TVPEDEXK: “So what happened?”

HU$TLE: “I walked out there as soon as the last take was done so I was by myself and Prodigy’s homeboy T-Dubbz asked me if I was smoking. I lit up, we got to talking.  They asked why I’m at the studio, I told them we’re recording and who Mike works for.  They asked what I do, I told them on this song I was rhyming and one of the engineers said ‘oh like Chris Webby?’ to which I essentially said ‘f*ck Chris Webby’ T-Dubbz starts laughing and tells me ‘spit somin’”

HU$TLE: “I knew I had to come correct so I rhymed this like 50 bars I’d recently dropped on the Meek (“So Sophisticated”) beat even though; it was unreleased the homie Wait What (@wtwht a.k.a. Charlie Kubal – Stanford Business School) had heard it and told me he thought it was dope or whatever.”

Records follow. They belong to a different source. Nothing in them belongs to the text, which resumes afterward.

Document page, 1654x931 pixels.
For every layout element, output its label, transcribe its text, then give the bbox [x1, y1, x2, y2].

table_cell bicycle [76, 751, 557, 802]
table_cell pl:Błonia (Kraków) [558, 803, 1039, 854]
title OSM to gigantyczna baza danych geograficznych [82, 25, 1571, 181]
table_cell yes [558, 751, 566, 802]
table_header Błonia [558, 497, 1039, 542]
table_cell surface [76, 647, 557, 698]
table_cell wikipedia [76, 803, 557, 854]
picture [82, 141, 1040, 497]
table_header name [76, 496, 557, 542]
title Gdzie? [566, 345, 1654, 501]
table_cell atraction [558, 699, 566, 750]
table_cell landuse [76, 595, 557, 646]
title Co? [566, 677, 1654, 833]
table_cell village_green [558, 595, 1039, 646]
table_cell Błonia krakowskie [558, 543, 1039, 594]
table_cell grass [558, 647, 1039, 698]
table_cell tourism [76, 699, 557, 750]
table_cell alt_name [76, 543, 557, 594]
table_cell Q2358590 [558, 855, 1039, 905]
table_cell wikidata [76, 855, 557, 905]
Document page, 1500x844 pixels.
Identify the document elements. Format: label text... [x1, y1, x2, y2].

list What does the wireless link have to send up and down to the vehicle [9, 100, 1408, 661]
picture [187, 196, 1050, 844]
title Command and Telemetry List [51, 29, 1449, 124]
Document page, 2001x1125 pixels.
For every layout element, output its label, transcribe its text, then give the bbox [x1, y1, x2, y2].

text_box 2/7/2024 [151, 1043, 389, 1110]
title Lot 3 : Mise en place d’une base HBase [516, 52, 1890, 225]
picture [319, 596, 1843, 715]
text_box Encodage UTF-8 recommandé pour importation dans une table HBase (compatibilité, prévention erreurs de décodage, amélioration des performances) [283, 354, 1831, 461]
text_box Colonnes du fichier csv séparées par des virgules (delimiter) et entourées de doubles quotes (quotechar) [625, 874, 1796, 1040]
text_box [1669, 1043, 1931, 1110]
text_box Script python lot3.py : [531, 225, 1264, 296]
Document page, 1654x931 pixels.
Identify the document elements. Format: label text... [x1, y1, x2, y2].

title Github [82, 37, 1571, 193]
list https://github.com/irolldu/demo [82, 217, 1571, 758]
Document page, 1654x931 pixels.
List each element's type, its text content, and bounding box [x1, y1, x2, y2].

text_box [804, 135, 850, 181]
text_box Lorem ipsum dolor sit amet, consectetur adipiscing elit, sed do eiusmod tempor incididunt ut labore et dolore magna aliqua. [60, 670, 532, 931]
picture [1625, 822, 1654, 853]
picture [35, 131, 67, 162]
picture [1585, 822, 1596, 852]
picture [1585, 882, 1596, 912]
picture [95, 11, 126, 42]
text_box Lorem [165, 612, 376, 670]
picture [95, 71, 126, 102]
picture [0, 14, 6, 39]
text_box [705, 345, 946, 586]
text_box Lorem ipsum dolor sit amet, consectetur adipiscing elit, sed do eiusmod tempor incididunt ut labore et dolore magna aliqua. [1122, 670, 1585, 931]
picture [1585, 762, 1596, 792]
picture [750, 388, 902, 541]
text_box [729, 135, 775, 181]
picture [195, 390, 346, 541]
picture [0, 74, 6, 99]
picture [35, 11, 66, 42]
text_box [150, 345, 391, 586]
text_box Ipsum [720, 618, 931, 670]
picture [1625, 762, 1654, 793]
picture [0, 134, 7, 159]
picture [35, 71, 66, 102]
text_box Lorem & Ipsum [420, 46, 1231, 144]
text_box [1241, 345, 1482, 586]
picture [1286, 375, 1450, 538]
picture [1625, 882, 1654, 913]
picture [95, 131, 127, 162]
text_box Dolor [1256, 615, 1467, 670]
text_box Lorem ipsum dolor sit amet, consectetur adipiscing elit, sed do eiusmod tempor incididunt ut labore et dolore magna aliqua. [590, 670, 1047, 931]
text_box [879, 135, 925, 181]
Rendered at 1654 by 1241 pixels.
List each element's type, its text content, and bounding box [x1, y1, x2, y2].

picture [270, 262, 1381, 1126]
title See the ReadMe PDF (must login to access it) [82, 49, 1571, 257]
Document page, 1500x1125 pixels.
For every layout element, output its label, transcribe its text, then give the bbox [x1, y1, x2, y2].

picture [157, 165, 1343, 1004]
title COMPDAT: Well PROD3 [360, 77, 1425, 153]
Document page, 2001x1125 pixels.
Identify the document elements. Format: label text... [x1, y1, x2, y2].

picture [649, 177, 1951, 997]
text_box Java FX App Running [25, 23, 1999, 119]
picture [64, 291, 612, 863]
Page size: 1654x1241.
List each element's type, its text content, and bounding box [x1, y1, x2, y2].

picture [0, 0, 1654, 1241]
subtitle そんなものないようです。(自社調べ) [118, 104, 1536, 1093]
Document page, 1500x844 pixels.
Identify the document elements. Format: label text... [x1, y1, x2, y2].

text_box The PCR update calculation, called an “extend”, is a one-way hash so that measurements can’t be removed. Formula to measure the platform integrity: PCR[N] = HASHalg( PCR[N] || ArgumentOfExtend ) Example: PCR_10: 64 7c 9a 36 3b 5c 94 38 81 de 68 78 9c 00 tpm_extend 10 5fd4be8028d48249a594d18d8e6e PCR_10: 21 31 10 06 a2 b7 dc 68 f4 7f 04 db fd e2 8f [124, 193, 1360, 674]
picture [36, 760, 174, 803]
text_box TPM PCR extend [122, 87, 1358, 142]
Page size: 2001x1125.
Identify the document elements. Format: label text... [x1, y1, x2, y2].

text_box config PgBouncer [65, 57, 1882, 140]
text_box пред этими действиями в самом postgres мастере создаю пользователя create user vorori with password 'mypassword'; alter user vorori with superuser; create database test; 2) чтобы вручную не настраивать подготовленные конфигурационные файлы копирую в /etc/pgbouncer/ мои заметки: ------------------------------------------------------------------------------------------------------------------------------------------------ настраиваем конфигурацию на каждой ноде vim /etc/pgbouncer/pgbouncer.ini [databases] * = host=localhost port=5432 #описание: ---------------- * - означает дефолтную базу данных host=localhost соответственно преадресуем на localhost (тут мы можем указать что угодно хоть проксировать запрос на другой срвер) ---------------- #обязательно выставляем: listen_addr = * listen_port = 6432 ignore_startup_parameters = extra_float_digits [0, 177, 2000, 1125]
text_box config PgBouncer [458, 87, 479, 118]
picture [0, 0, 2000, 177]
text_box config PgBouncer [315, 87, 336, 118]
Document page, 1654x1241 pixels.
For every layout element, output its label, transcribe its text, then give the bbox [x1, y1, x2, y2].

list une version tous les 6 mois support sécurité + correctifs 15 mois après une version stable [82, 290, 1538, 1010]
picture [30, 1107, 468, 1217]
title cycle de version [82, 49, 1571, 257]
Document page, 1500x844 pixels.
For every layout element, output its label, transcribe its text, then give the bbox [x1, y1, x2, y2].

TVPEDEXK: “So y’all were in a cypha?”

HU$TLE: “Na, na, not exactly I mean…P wasn’t right next to us the whole time but he was definitely within ear shot and about halfway through he walked over and told me to start the freestyle over again.  I ended up rhyming for about 7 minutes and by this time Sickabod and Hydro had walked onto the roof so they were privy to everything that happened as well.”

CLICK BELOW TO HEAR THE FREESTYLE C-HU$TLE SPIT FOR @PRODIGYMOBBDEEP
https://soundcloud.com/hitalik/charlie-buko-so-sophisticated

TVPEDEXK: “There are reports that the H.N.I.C. verbalized intentions to form a (live) band (the name of which we cannot reveal at this time) and also expressed curiosity with regard to the potential musicianship Hit-A-Lik had/has to offer.”

HU$TLE: “That’s true and we definitely let him (P) know that we’d be more than happy to form a band on the strength and take it from there…The name idea he has (for the band) is really dope.  T-Dubbz and I exchanged math so we’ll see…Honestly I’m just humbled the cat who wrote “Shook Ones” even listened to me rhyme.  Additionally I would like to thank Matty Conlin (Fluent Inc.) for sponsoring this recording session.  Without his gracious and unconditional support as a friend and fellow Catholic this would never have happened.”